> YOUR ASSIGNMENT:
Retype each line below precisely and omit all images.

> DATA EXCERPTS:
-----

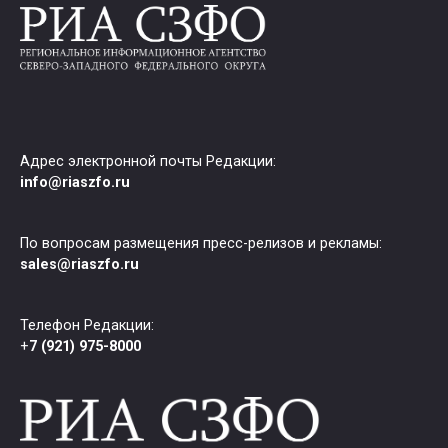
Адрес электронной почты Редакции:
info@riaszfo.ru
По вопросам размещения пресс-релизов и рекламы:
sales@riaszfo.ru
Телефон Редакции:
+
7 (921) 975-8000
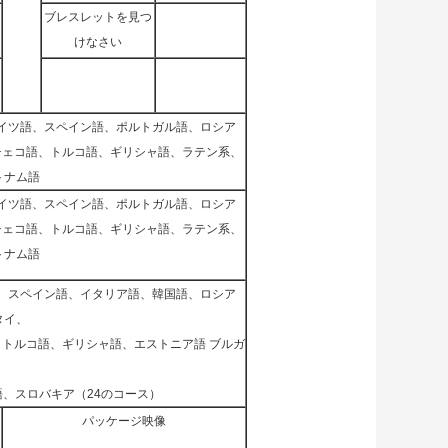
ブレスレットを見つ
けなさい
イツ語、スペイン語、ポルトガル語、ロシア
チェコ語、トルコ語、ギリシャ語、ラテン系、
トナム語
イツ語、スペイン語、ポルトガル語、ロシア
チェコ語、トルコ語、ギリシャ語、ラテン系、
トナム語
、スペイン語、イタリア語、韓国語、ロシア
タイ、
、トルコ語、ギリシャ語、エストニア語 ブルガ
語、スロバキア（24のコース）
パッケージ映像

-----

> EXPECTED ANSWER:
Адрес электронной почты Редакции:
info@riaszfo.ru
По вопросам размещения пресс-релизов и рекламы:
sales@riaszfo.ru
Телефон Редакции:
+
7 (921) 975-8000
ブレスレットを見つ
けなさい
イツ語、スペイン語、ポルトガル語、ロシア
チェコ語、トルコ語、ギリシャ語、ラテン系、
トナム語
イツ語、スペイン語、ポルトガル語、ロシア
チェコ語、トルコ語、ギリシャ語、ラテン系、
トナム語
、スペイン語、イタリア語、韓国語、ロシア
タイ、
、トルコ語、ギリシャ語、エストニア語 ブルガ
語、スロバキア（24のコース）
パッケージ映像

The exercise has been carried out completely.